To evaluate the endoscopic treatment efficacy and prognostic factors of long-term response to treatment for painful chronic pancreatitis.

METHODS

This retrospective analysis identified 168 patients with painful chronic pancreatitis hospitalized during January 2010-January 2015 in a Romanian tertiary referral center. Data on demographics, medical history, alcohol consumption, smoking habit, clinical parameters, type and number of endoscopic procedures and hospital admissions number were collected from the medical charts and analyzed. The absence or substantial reduction of pain (mild pain) at the end of the follow-up associated with the technical success of endotherapy was considered as clinical success.

RESULTS

Among the 168 patients with painful chronic pancreatitis admitted to our department during the study period, 39 (23.21%) had optimal response to the medical therapy. One hundred and twenty-nine patients required endoscopic treatment. The median follow-up period was 15 mo (range, 0-60 mo). Overall, technical success of endotherapy was achieved in 105 patients (81.39%). More than two-thirds of patients (82.78%) had substantial improvement of pain after the endoscopic treatment, including frequency and severity of the pain attacks. Patients younger than 40 years had significantly more successful endoscopic procedures (P = 0.041). Clinical success was higher in non-smoking patients (P = 0.003). The hospital admission rate was higher in patients with recognized alcohol consumption (P = 0.03) and in smokers (P = 0.027). The number and location of pancreatic stones and locations of strictures did not significantly influence the technical success (P > 0.05) or the clinical success (P > 0.05).

CONCLUSION

Younger age than 40 years can be considered an important factor positively influencing endoscopic treatment outcome in patients with painful chronic pancreatitis.
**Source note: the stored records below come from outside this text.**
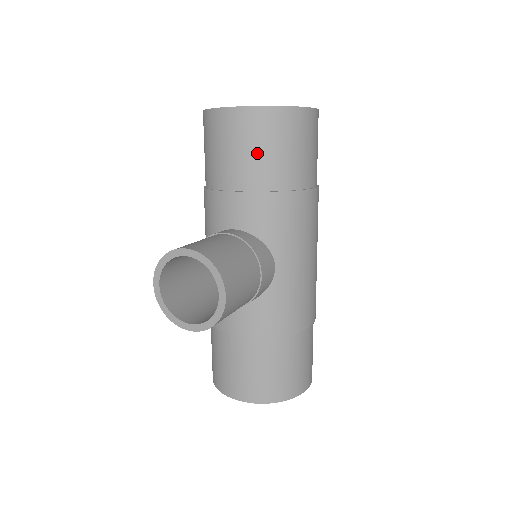
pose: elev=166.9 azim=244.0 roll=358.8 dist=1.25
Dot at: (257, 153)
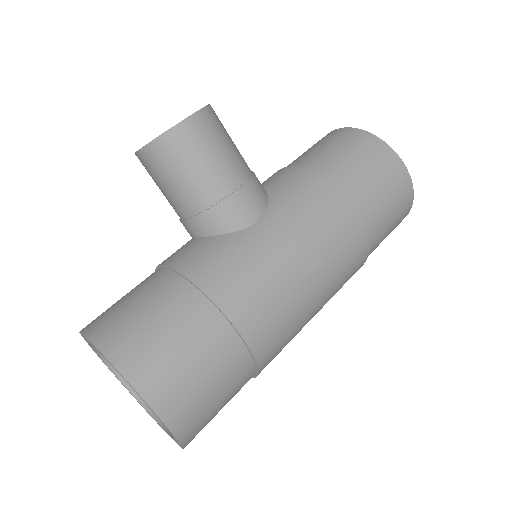
Dot at: (326, 149)
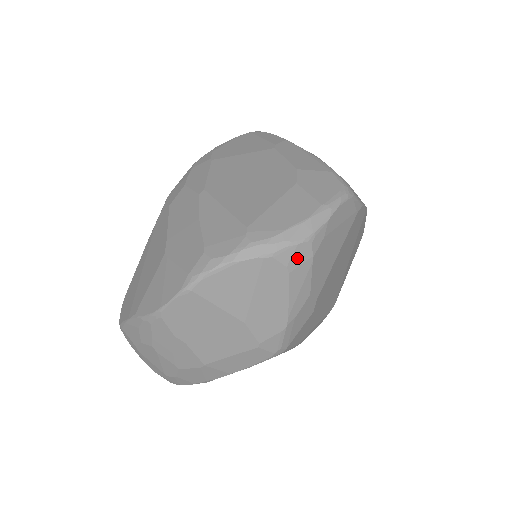
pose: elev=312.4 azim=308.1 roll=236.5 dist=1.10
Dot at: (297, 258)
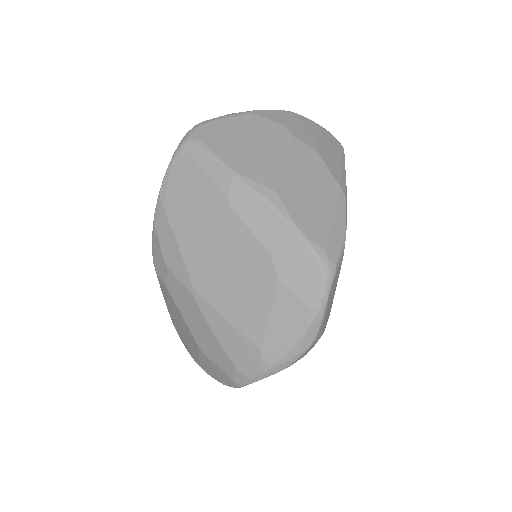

Keywords: Pain, Chronic pancreatitis, Endoscopic procedures, Alcohol, Smoking, Hospital admission, Technical success, Clinical success

Core tip: We evaluated the endoscopic treatment efficacy and prognostic factors of long-term response in painful chronic pancreatitis. Technical and clinical success was achieved in more than two-thirds of patients. Patients younger than 40 years had significantly more successful endoscopic procedures. Non-smoking patients had greater clinical success. Also, the hospital admission rate was higher in patients with recognized alcohol consumption and in smokers. Number and location of pancreatic stones and locations of strictures did not significantly influence the technical or clinical success. Younger age can be considered an important factor that positively influences the endoscopic treatment outcome in these patients.